Jim Scott, a director at Make-A-Wish’s local satellite branch and president of Ground Effects Ltd., said that while his organization’s 40 volunteers holds events such as barbeques and golf tournaments, events such as the car show gives the charity a better ability to raise donations.
“It’s awesome,” said Scott, referring to the total amount of money raised. “We try to get people to do fundraisers for us all year long and it’s hard to find them sometimes. We didn’t ask (Windsor Chrysler). They just jumped to the table and said ‘we want to do this for Make-A-Wish.’”
The car show attracted owners such as 68-year-old Windsorite Gerry Stewart. Stewart, who entered his 1972 Buick Gran Sport into the show, has a long history with his car. In 1970, he had ordered a new Chevrolet Chevelle Malibu and sold it after four years, a decision he regrets to this day. Later, he decided he wanted another Chevelle. Instead, he bought Buick in September 2000. At the time the car was made, Buick’s muscle cars were known for their lack of advertising and low sales totals.
While restoring the Gran Sport over the past 15 years, Stewart has won four awards at various car shows and also took part in a reenactment video made by Windsor and Essex County Crime Stoppers with his car in 2012. He said his car is extremely rare to find and has been the only one of its kind displayed at most shows he’s been to.
“It’s for fun. The cars are fun. You drive them and enjoy them,” said Stewart. “We (my family) grew up with muscle cars and it just happens to be in the blood. My brother’s into it, my dad was into muscle cars when he was alive. It’s just part of the heritage.”

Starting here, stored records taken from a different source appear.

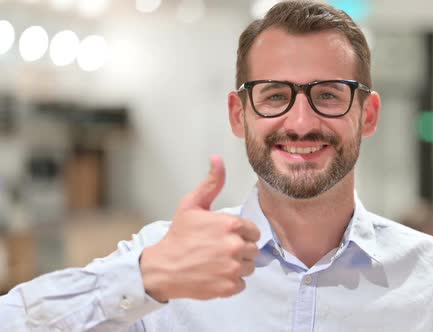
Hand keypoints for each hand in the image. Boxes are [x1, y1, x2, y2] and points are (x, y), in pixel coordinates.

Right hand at [140, 155, 260, 301]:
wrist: (163, 267)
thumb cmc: (179, 236)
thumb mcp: (192, 204)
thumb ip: (211, 183)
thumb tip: (217, 159)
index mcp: (231, 225)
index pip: (253, 231)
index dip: (240, 234)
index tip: (225, 237)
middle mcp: (236, 246)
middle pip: (253, 249)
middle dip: (239, 249)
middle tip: (219, 250)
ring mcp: (233, 268)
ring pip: (249, 267)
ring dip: (237, 266)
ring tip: (217, 262)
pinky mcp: (229, 286)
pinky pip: (242, 283)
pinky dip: (231, 282)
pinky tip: (216, 275)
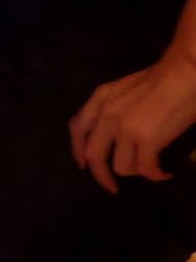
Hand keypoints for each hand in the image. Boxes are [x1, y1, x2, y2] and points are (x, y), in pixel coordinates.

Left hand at [69, 50, 195, 193]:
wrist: (185, 72)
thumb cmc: (163, 78)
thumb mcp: (126, 89)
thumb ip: (115, 109)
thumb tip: (119, 136)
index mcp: (100, 98)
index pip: (77, 128)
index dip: (78, 150)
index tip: (83, 165)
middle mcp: (106, 114)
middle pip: (93, 155)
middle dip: (101, 176)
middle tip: (112, 188)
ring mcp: (124, 128)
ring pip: (121, 167)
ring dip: (138, 172)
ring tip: (152, 168)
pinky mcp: (145, 139)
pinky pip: (146, 169)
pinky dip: (157, 175)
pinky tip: (167, 173)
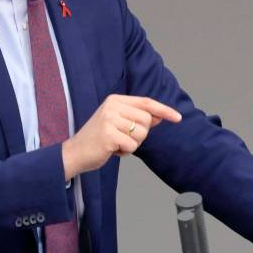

The show also attracted people from the U.S. such as Michigan resident Lynn Miller. Miller, who entered his 1970 Plymouth Cuda Convertible into the event, said he enjoys taking part in shows in Canada. He comes to events in Canada because of the variety of cars at the events compared to the U.S.
“I seen a lot of cars I haven’t seen in a long time. Not just Chrysler, everything,” said Miller. “I don’t want to see the same cars over and over again, that’s why I come over here.”
Gil Valley, who organized the event for Windsor Chrysler, said a lot of work was put into making the event a success, and without a large amount of donations to cover the costs of the car show, it wouldn’t be as successful. He said Phil Diemer, who owns the dealership, was happy with the event.
“He was very pleased this morning when he was here when he saw the people,” said Valley, who has worked for Windsor Chrysler since 1995. “If he’s happy with the people and we want to do it, I’ll do it again. And we’d be more than happy to do it with Make-A-Wish.”
The donations will go towards granting wishes to people within the region.